The wealth credit expansion made possible is ultimately illusory, since the result is depression, a global loss of confidence in the American creditworthiness and, very likely, a broken monetary system. US default may not be in the picture yet, but it is a dark cloud on the horizon. At no other time in our history has this been true. And this is a direct result of overleveraged finance.


And for the record, I actually think the best way to go is increased/revised regulation with no expense to the taxpayer. But, if there is a monetary role for government, I would like it to be well thought out and absent motivation for political expediency.Agree 100%. But I think conflict of interest enters in as soon as capital is allocated politically, rather than by the market.

Wild Cobra
11-22-2008, 07:46 PM
Federalizing the loss, but privatizing the gain....yeah I'd say fascism fits pretty well.

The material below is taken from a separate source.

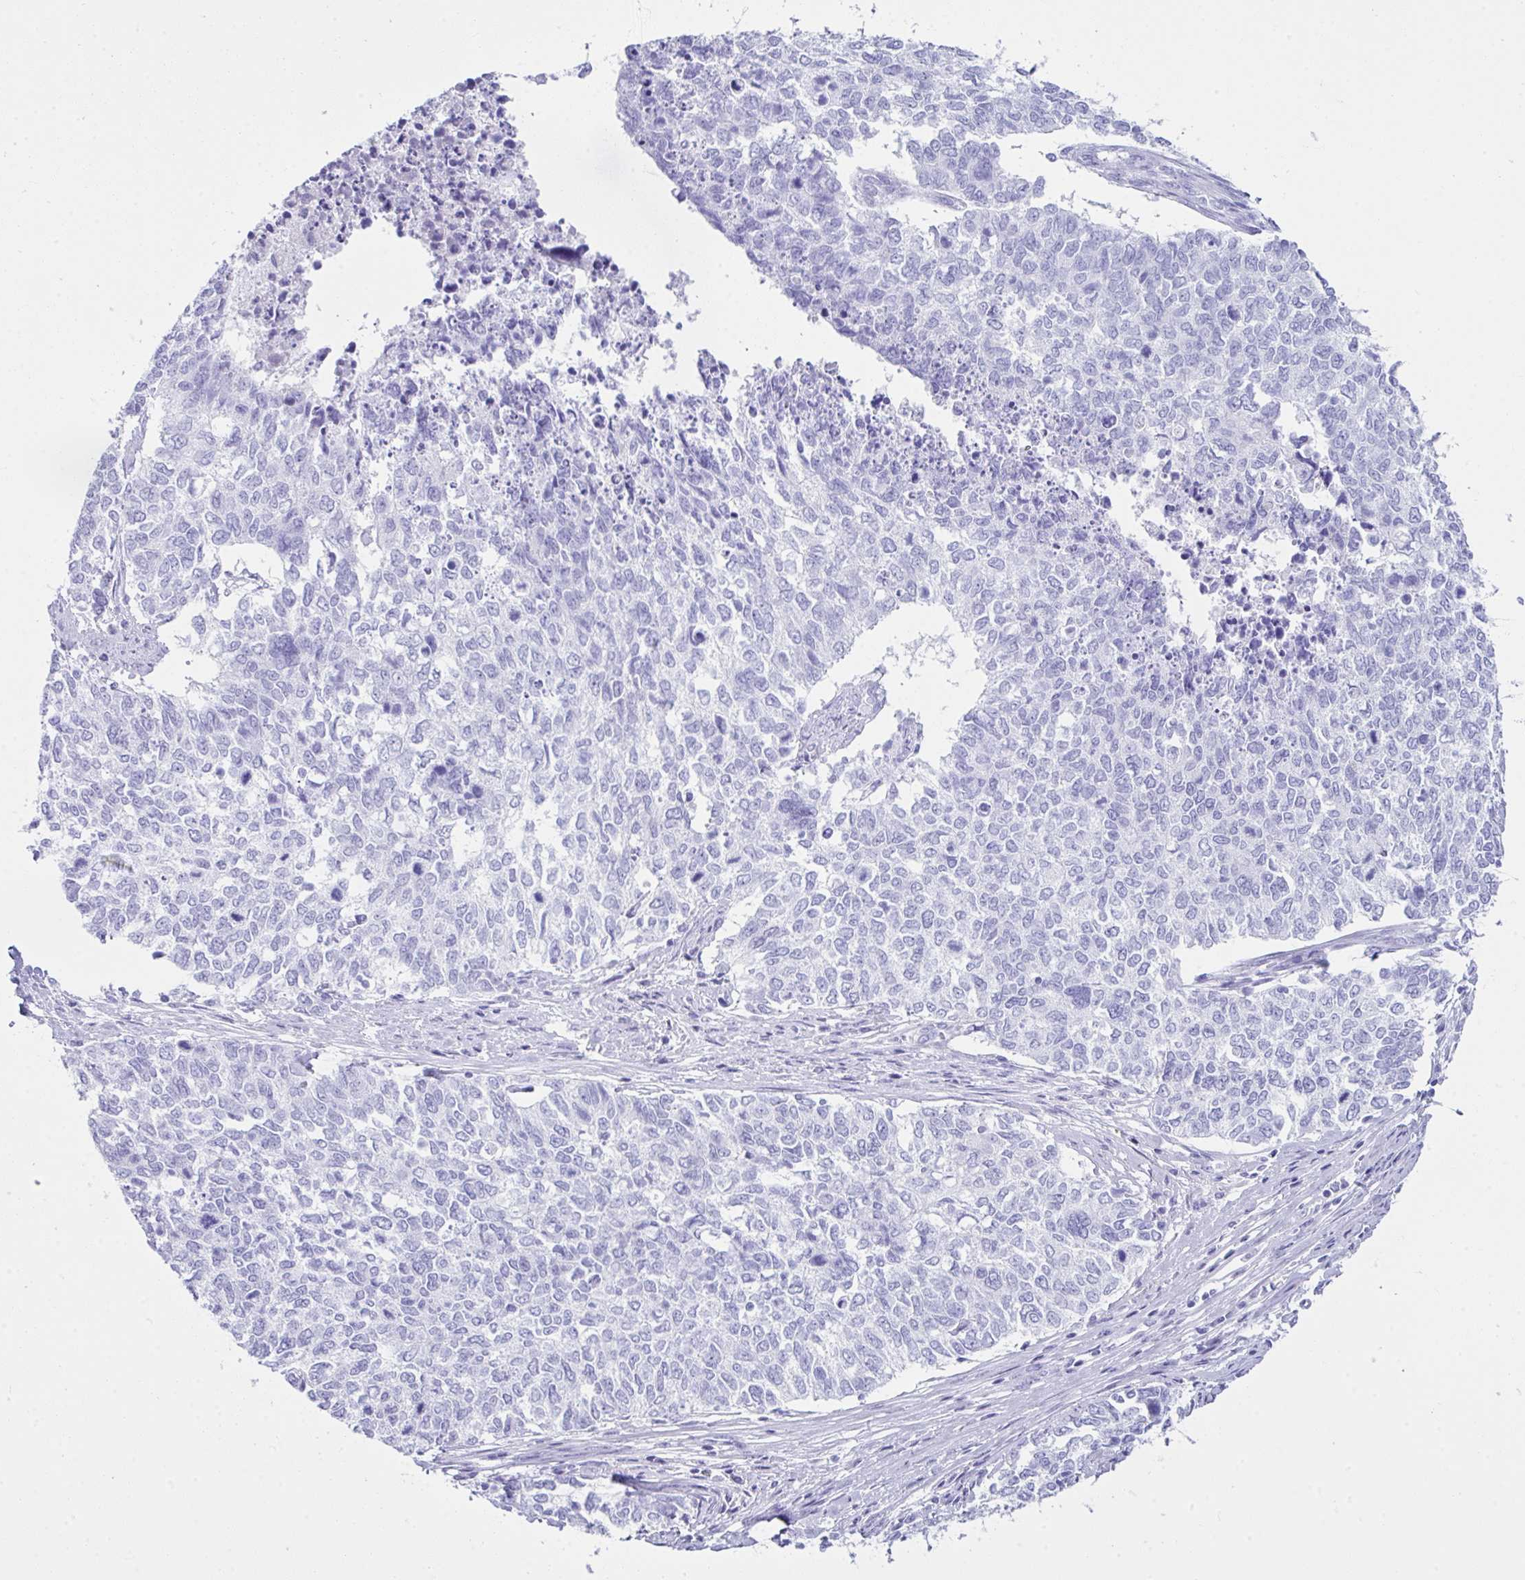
{"staining": {"intensity": "negative", "quantity": "none", "location": "none"}, "tissue": "cervical cancer", "cell_type": "Tumor cells", "image_type": "cancer", "snomed": [{"axis": "morphology", "description": "Adenocarcinoma, NOS"}, {"axis": "topography", "description": "Cervix"}], "caption": "Human cervical cancer (adenocarcinoma) stained for a protein using immunohistochemistry (IHC) displays no expression in tumor cells.", "gene": "LGALS4", "patient": {"sex": "female", "age": 63}}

That may be the intent of people thinking they are doing right, but with the congress and president we will have starting January next year, think that's what they will do? I think they will maintain and grow the increased control they can exercise over the free market. How long can the free market survive?

Winehole23
11-22-2008, 08:07 PM
How long can the free market survive?It's already dead. But maybe they can zombie-fy it for awhile.